- _Sayfa alıntısı_:
□ □ □ □

Ortak açıklama şöyle:
“Bugün, Akbelen`de yaşam alanlarımıza, doğamıza, sahip çıkmak için mücadele eden İkizköylüler ile birlikteyiz. DİSK, KESK, TMMOB, TTB ve TDB`nin çağrısı ile İkizköylüleri, TBMM`de gerçekleşecek Akbelen oturumu öncesinde karşılamak ve dayanışmamızı göstermek için bir aradayız.
“EKONOMİ POLİTİKALARI ACIMASIZ VE KURALSIZ BİR ŞEKİLDE YÜRÜTÜLMEKTE; YAŞAM ALANLARI YOK EDİLMEKTEDİR”
Akbelen`de geleceğimizi ve ormanlarımızı savunan sahip çıkan herkese selam olsun.
Ülkemizde doğa ve kültür değerlerini sermaye birikim aracı olarak gören ve ranta dönüştürmeyi hedefleyen ekonomi politikaları acımasız ve kuralsız bir şekilde yürütülmekte; yaşam alanları yok edilmektedir.
Kaz Dağları ve Cerattepe`de maden işletmelerinin sebep olduğu çevre katliamından, hidroelektrik santral (HES) projeleriyle kurutulan akarsulara; yapılaşmaya açılarak betonlaştırılan yaylalardan, orman alanlarında ağaç kesimlerine pek çok çevre karşıtı yatırım gündemdedir. Günlerdir Akbelen`de ağaçları kestiler, Cudi`de ise yaktılar. Tüm tepkilere rağmen yangına müdahale edilmesine engel oldular.
“AKBELEN ORMANLARININ MADEN SAHASI İLAN EDİLEREK; DOĞANIN, ORMANLIK ALANLARIN VE YABAN HAYATININ KATLEDİLMESİ ÇEVRE VE İNSANLIK SUÇUDUR”
Orman alanları yangınlar nedeniyle yok olurken rant amaçlı katliamlar da devam etmektedir.
Muğla`nın Milas İlçesine bağlı İkizköy`de Akbelen ormanlarının maden sahası ilan edilerek; doğanın, ormanlık alanların ve yaban hayatının katledilmesi çevre ve insanlık suçudur.
Akbelen`de planlanan maden işletmesi ve faaliyetleri sonucunda coğrafya değişecek, biyolojik çeşitlilik ve ormanlık alanlar yok edilecek, su kaynakları tükenecek ve telafisi mümkün olmayan zararlara yol açacaktır.

□ □ □ □

- _Gösterilen kayıtlar_:
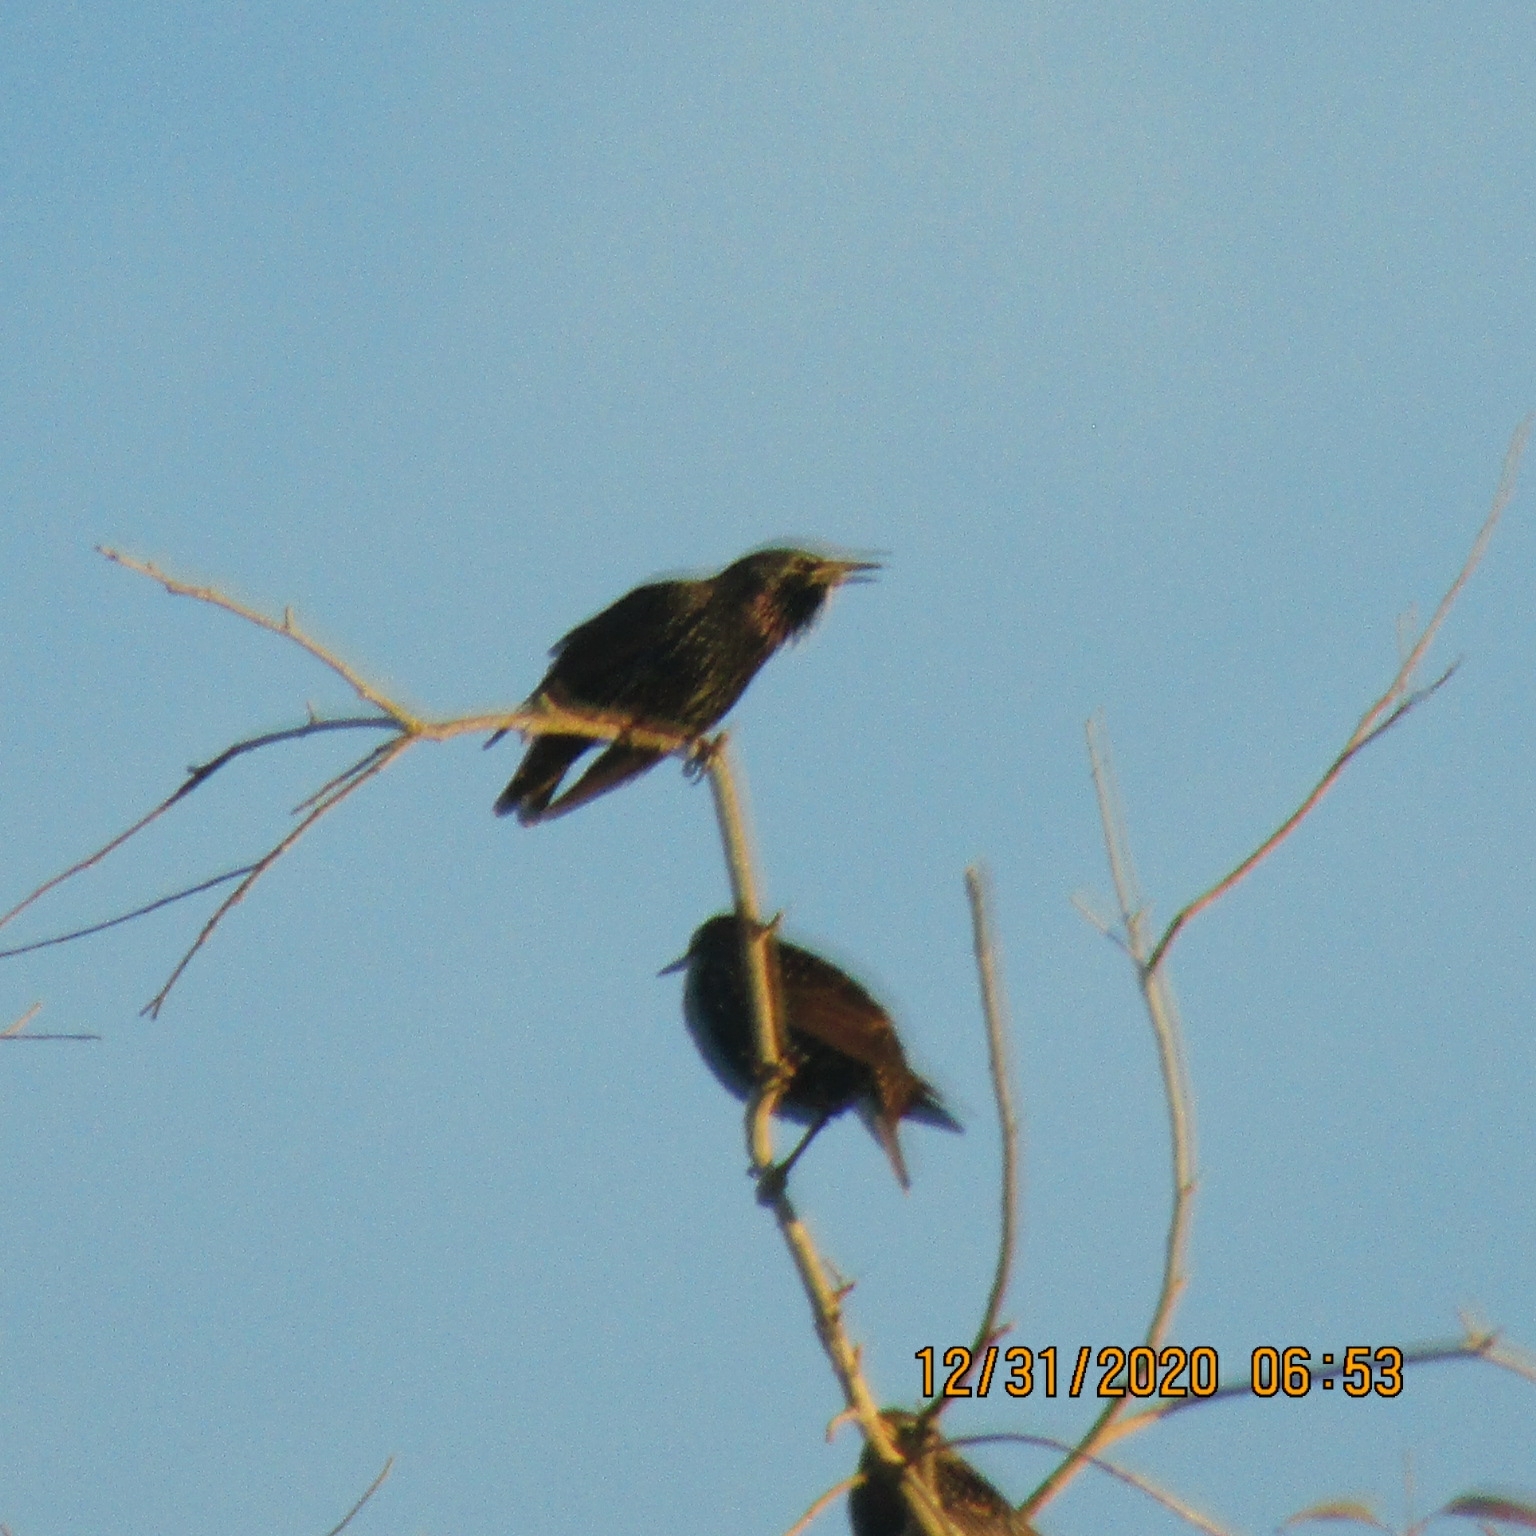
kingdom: Animalia
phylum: Chordata
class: Aves
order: Passeriformes
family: Sturnidae
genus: Sturnus
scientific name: Sturnus vulgaris
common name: Common starling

□ □ □ □

- _Görev 1_:
Listede "order: Passeriformes" ifadesini içeren satırdan listenin sonuna kadar olan satırları, iki uçtaki satırlar da dahil olmak üzere aynen tekrar yazın.
- _Görev 2_:
Akbelen ormanlarıyla ilgili ortak açıklamayı, gösterilen son cümlenin ardından devam ettirin.

- _Yanıt 1_:
order: Passeriformes
family: Sturnidae
genus: Sturnus
scientific name: Sturnus vulgaris
common name: Common starling

- _Yanıt 2_:
Günlerdir süren ve Akbelen`de Limak Holding ve IC Holding tarafından yapılan orman katliamı devletin kolluk güçlerinin himayesinde gerçekleştirilmiş ve bütün ağaçlar kesilmiş, bu hukuksuzluk sürerken devletin kurumları, ilgili bakanlık ve idareler bu duruma sessiz kalmış, ormanını, toprağını, yaşamını savunan ve tek bir ağacını kestirmemek için direnen halka, baskı, gözaltı ve şiddetli saldırılar yapılmıştır.
Akbelen ormanlarına ve çevre değerlerine sahip çıkan bölge halkına ve duyarlı kesimlere uygulanan şiddet ve hukuksuz müdahaleler kabul edilemez.
“BU MADENCİLİK ANLAYIŞI, BİR ÜRETİM FAALİYETİ DEĞİL, BİR SÖMÜRÜ FAALİYETİDİR”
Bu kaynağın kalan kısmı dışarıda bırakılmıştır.